One of the guards pulled the phone from his hand and hung it up. He stood the prisoner up, reattached the handcuffs to his waist chain, then tugged the whole arrangement of chains to make sure he was properly trussed. Billy’s eyes were on me the whole time, even as the guards jostled him. What he saw when he looked at me is anybody’s guess. Probably just a stranger in a window frame.
Mr. Logiudice: I’m going to ask you again. And I’m going to remind you, Mr. Barber, you are under oath.
Witness: I’m aware of that.
Mr. Logiudice: And you are aware we are talking about a murder here.
Witness: The M.E. ruled it a suicide.
Mr. Logiudice: Leonard Patz was murdered and you know it!
Witness: I don’t know how anyone could know that.
Mr. Logiudice: And you have nothing to add?
Witness: No.
Mr. Logiudice: You have no idea what happened to Leonard Patz on October 25, 2007?
Witness: None.
Mr. Logiudice: Any theories?
Witness: No.
Mr. Logiudice: Do you know anything at all about James Michael O’Leary, also known as Father O’Leary?
Witness: Never heard of him.
Mr. Logiudice: Really? You’ve never even heard the name.
Witness: Never heard of him.
I remember Neal Logiudice standing there with his arms crossed, smoldering. Once upon a time, I might have patted him on the back, told him, “Witnesses lie. Nothing you can do. Go have a beer, just let it go. All crime is local, Neal—these guys all come back sooner or later.” But Logiudice was not the type to shrug off an insolent witness. Probably he did not give a shit about the Patz murder, anyway. This was not about Leonard Patz.

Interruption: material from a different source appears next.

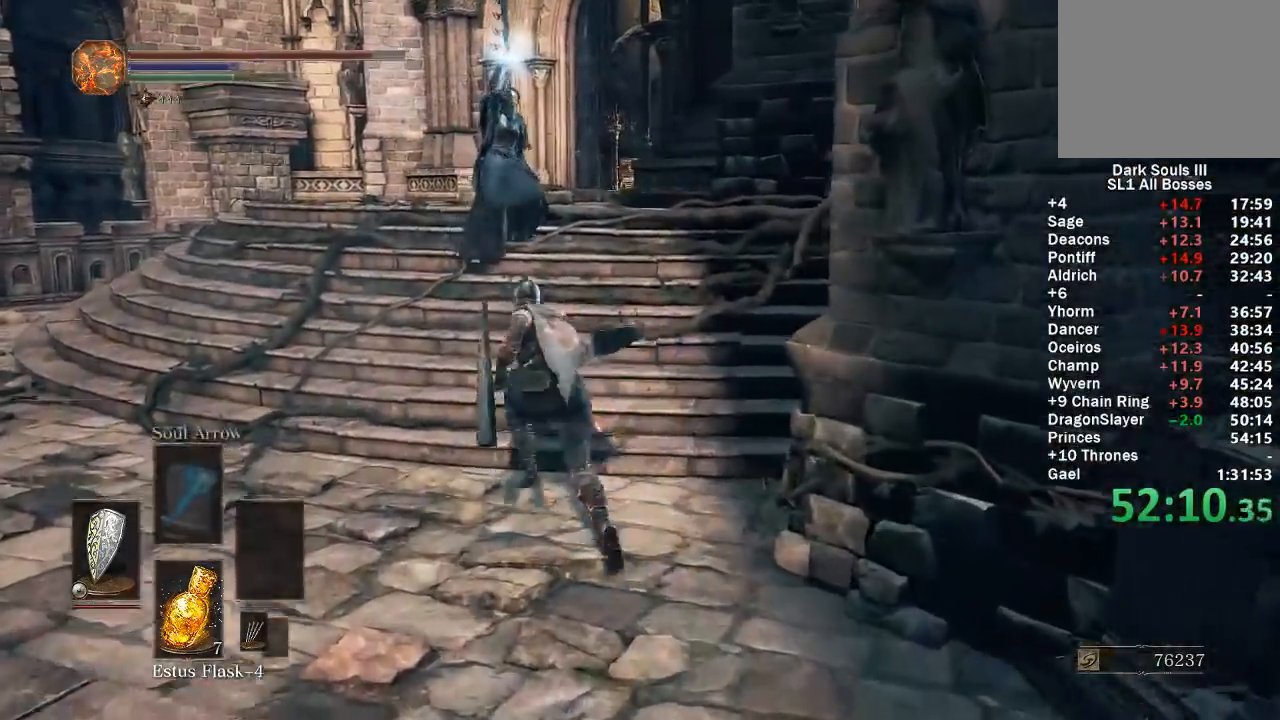
{"buttons": [], "left_stick": "up", "right_stick": "down-right", "events": [[117, "B", "down"], [233, "B", "up"], [500, "right_stick", "down-right"]]}
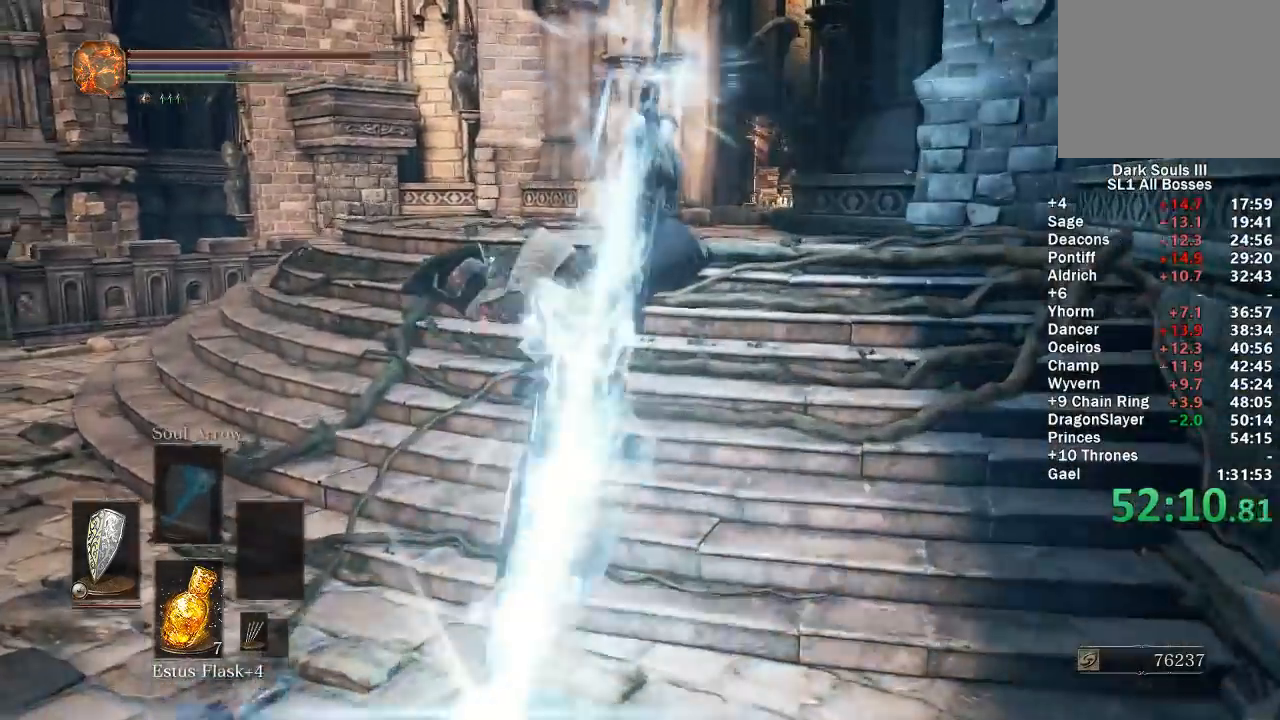
{"buttons": ["B"], "left_stick": "up", "right_stick": "center", "events": [[117, "right_stick", "center"], [167, "B", "down"], [300, "right_stick", "right"], [467, "right_stick", "center"]]}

It was already late afternoon when Logiudice finally forced me into a little harmless perjury. I had been testifying all day, and I was tired. It was April. The days were beginning to get longer. The daylight was just beginning to dim when I said, “Never heard of him.”

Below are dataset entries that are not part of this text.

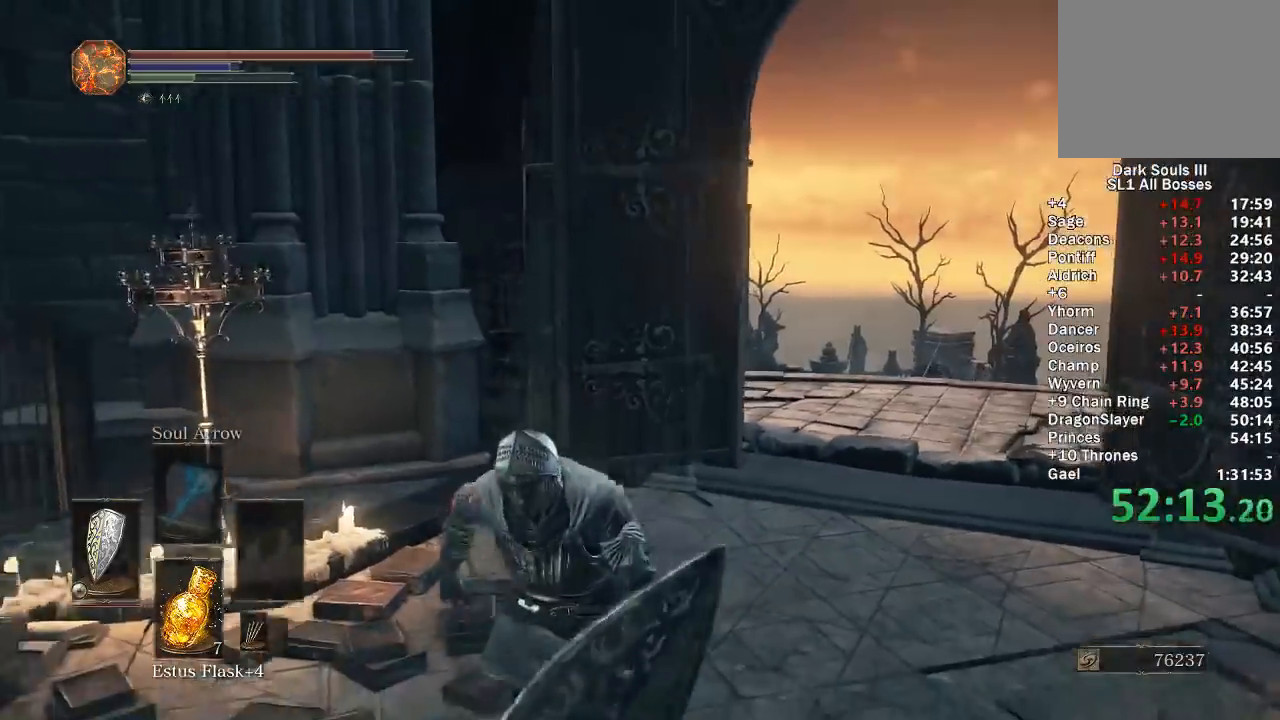
{"buttons": ["B"], "left_stick": "down", "right_stick": "center", "events": [[83, "B", "up"], [500, "B", "down"]]}
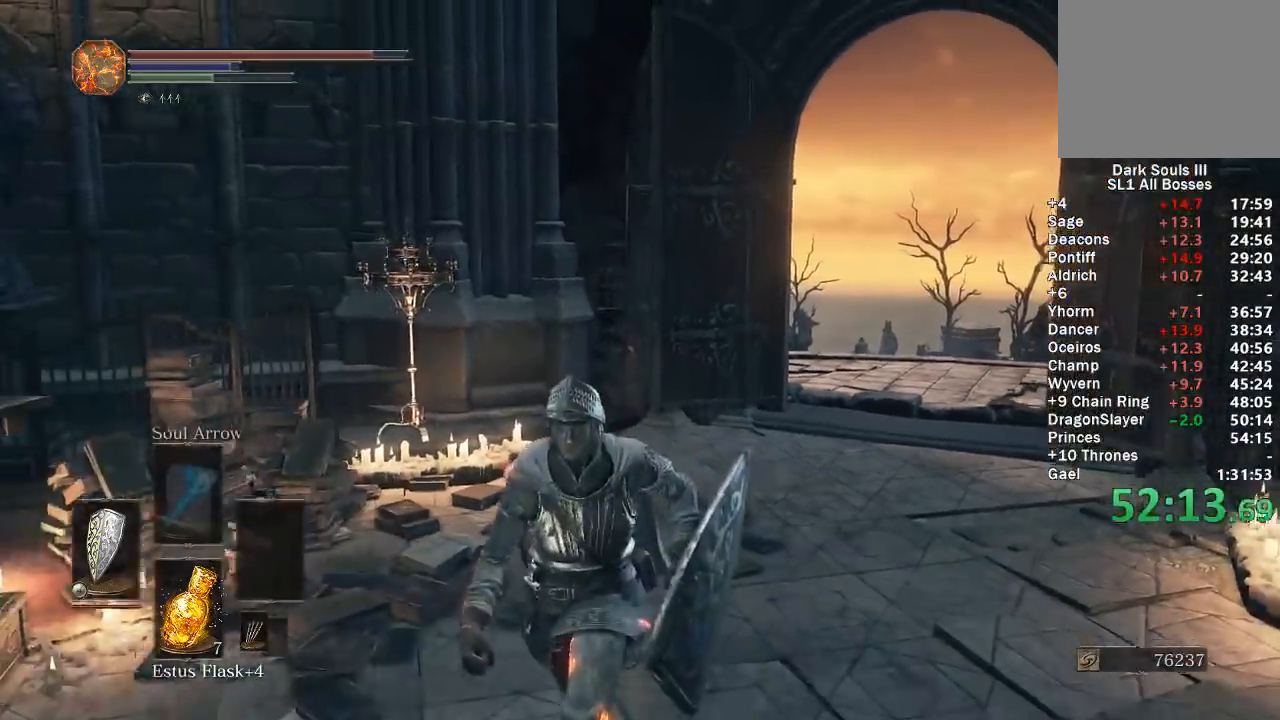
{"buttons": ["B"], "left_stick": "down", "right_stick": "right", "events": [[233, "right_stick", "right"]]}
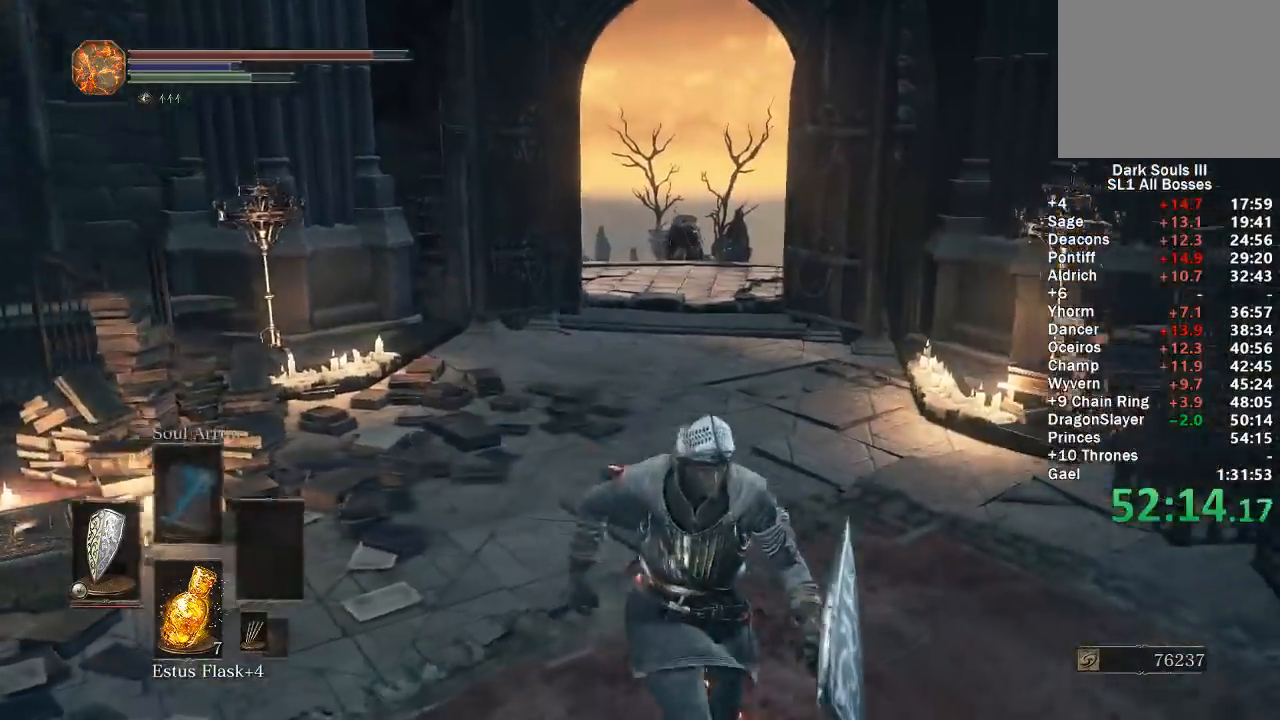
{"buttons": ["B"], "left_stick": "up-right", "right_stick": "center", "events": [[200, "left_stick", "down-right"], [317, "left_stick", "right"], [450, "right_stick", "center"], [467, "left_stick", "up-right"]]}
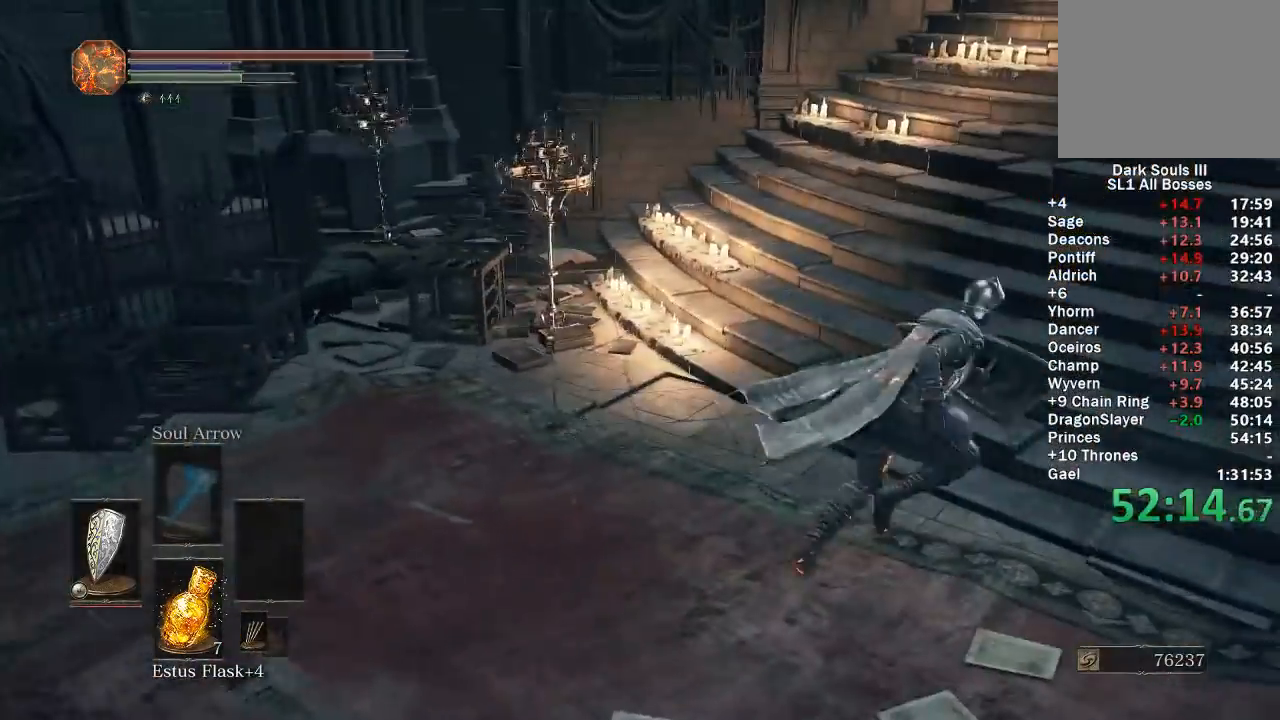
{"buttons": ["A", "B"], "left_stick": "up", "right_stick": "center", "events": [[33, "right_stick", "right"], [167, "right_stick", "center"], [300, "START", "down"], [300, "left_stick", "up"], [383, "A", "down"], [433, "START", "up"]]}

By then Logiudice must have known he was not going to restore his own reputation here, least of all by asking for my help. He resigned from the DA’s office soon after. He is a defense lawyer in Boston now. I have no doubt he will make a great defense lawyer too, right up until the day he is disbarred. But for now, I console myself with that image of him in the grand jury room doing a slow burn as his case, and his career, collapsed before his eyes. I like to think of it as the last lesson I ever taught him, my former protégé. It’s the policeman’s dilemma, Neal. After a while you get used to it.